Caltanissetta
L’altro polo petrolchimico, a Gela né puzza né lavoro: svolta “green” incompiuta
A Gela le torce sono spente perché da tre anni non si raffina più petrolio. Eni dal 2014 ha cambiato mestiere a Gela puntando sulla chimica verde e su una bioraffineria ancora da realizzare. Un’inversione radicale di tendenza che si è avuta subito dopo aver ottenuto dal ministero dell’Ambiente l’Aia (l’autorizzazione integrata ambientale). Nel testo tante di quelle prescrizioni che, insieme alla crisi del mercato globale del petrolio e agli interessi del governo Renzi verso altri siti, hanno portato a cancellare il progetto texano di Mattei. Era una raffineria vetusta, altamente inquinante, con seri problemi di allineamento alle normative europee.
Il 2002 ed il 2003 sono stati anni cruciali nella storia del “Cane a sei zampe” a Gela, Nel 2002 la Procura, guidata da un gelese (Angelo Ventura) fece sequestrare il parco del pet coke, uno scarto del petrolio altamente tossico, unico combustibile per alimentare la centrale termoelettrica della raffineria. Ma per la Procura era un rifiuto e andava smaltito secondo la legge Ronchi. I lavoratori fecero le barricate per la raffineria che senza il pet coke non poteva marciare. Difesero il loro lavoro mettendo in secondo piano ambiente e salute nella città in cui ancor oggi si muore di cancro più che in altre zone d’ Italia.
Lo spinoso caso fu risolto come per miracolo dal governo Berlusconi che assecondò le volontà delle maestranze locali dichiarando con una legge ad hoc il pet coke un rifiuto.
L’anno dopo, nel novembre del 2003, un altro sequestro. Stavolta i magistrati fecero apporre i sigilli a 92 serbatoi utilizzati per lo stoccaggio dei prodotti petroliferi della raffineria. Un anno di inchiesta, scaturita dalla visione di un filmato realizzato da un’associazione ambientalista, che mostrava evidenti segnali di inquinamento delle falde acquifere sottostanti la raffineria. Ma anche di gran parte dello specchio di mare antistante l’area del petrolchimico, di ampi tratti della Piana di Gela e di zone di campagna circostanti. I carotaggi effettuati furono chiari: i serbatoi utilizzati per lo stoccaggio dei prodotti petroliferi “perdevano”, la loro manutenzione era decisamente insufficiente e i siti non erano stato mai bonificati. Eni fu costretta a dotare di doppi fondi l’intero parco dei serbatoi: via via che ne completava uno otteneva dalla Procura il permesso all’utilizzo.

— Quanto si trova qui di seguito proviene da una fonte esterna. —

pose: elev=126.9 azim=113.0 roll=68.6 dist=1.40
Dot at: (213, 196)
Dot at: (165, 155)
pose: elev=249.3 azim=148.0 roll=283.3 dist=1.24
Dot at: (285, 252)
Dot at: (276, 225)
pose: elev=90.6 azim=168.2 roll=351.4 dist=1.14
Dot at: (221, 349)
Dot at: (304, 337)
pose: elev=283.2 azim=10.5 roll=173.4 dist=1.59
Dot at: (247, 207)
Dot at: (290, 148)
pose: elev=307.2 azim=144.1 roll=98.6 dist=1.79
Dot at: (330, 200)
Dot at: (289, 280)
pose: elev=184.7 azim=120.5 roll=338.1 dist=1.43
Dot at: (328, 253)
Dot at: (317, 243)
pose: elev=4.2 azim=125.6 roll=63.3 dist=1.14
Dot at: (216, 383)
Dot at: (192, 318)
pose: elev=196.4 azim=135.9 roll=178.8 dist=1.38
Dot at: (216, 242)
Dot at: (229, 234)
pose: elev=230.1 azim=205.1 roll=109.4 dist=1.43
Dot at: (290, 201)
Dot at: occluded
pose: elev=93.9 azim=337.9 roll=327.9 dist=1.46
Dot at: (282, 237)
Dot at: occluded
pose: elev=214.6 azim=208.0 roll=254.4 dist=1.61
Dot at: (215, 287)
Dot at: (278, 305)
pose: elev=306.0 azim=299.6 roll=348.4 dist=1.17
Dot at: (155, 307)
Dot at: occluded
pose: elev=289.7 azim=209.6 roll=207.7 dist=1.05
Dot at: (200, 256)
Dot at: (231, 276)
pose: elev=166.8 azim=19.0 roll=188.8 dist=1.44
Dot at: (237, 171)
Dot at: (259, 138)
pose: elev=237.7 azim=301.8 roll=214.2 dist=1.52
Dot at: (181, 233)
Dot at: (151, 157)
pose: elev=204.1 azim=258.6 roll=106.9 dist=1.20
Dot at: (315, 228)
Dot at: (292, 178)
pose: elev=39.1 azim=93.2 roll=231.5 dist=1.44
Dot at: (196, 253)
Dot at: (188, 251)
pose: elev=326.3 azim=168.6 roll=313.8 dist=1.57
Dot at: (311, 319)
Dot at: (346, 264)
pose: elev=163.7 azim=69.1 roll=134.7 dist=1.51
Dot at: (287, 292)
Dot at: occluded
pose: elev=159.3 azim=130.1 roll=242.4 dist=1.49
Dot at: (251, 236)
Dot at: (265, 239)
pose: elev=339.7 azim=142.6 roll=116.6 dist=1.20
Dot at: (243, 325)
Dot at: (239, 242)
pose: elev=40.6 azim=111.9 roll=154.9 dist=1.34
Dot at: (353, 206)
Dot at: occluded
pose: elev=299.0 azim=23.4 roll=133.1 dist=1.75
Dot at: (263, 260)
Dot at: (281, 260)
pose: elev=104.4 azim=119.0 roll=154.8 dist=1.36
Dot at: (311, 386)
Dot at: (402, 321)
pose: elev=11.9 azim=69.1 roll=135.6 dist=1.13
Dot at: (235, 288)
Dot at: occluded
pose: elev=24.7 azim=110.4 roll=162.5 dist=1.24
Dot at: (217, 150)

Negli anni successivi vari incidenti gravi come l’incendio all’impianto topping e nel giugno 2013 un maxi sversamento a mare di sostanze petrolifere. Sono gli episodi più rilevanti della storia dell’Eni a Gela. Appartengono al passato.
Alla vigilia di Ferragosto del 2014 il premier Matteo Renzi venne a Gela a dire alla città che l’era del petrolio era finita, ma Eni sarebbe rimasta e non un posto di lavoro si sarebbe perduto. La fine del petrolio fu sancita a Roma con un accordo sulla riconversione datato 6 novembre 2014 i cui contenuti non hanno ancora trovato attuazione. Gela aspetta la svolta green con il volto di una città in ginocchio.
I lavoratori del diretto Eni per la metà il posto lo hanno in altri siti in Italia ed all’ estero mentre l’indotto via via si assottiglia senza le commesse dell’ Eni. Si respira aria buona oggi in città con le ciminiere spente ma tanti gelesi sono andati via , a cercare lavoro altrove.
I tempi della riconversione sono insopportabilmente lenti e ciò che resta a Gela è un protocollo che viaggia a rilento, una dichiarazione di area di crisi complessa che al momento è una scatola vuota (anche ieri Cgil, Cisl ed Uil hanno denunciato la Regione sorda alle richieste di incontro e che fa due pesi e due misure con Termini Imerese) e un accordo di programma che non c’è. Come non ci sono le bonifiche, eccetto alcune avviate timidamente dopo decenni di stallo. A Gela si soffre: per il lavoro che non c’è e per i tanti malati di tumore.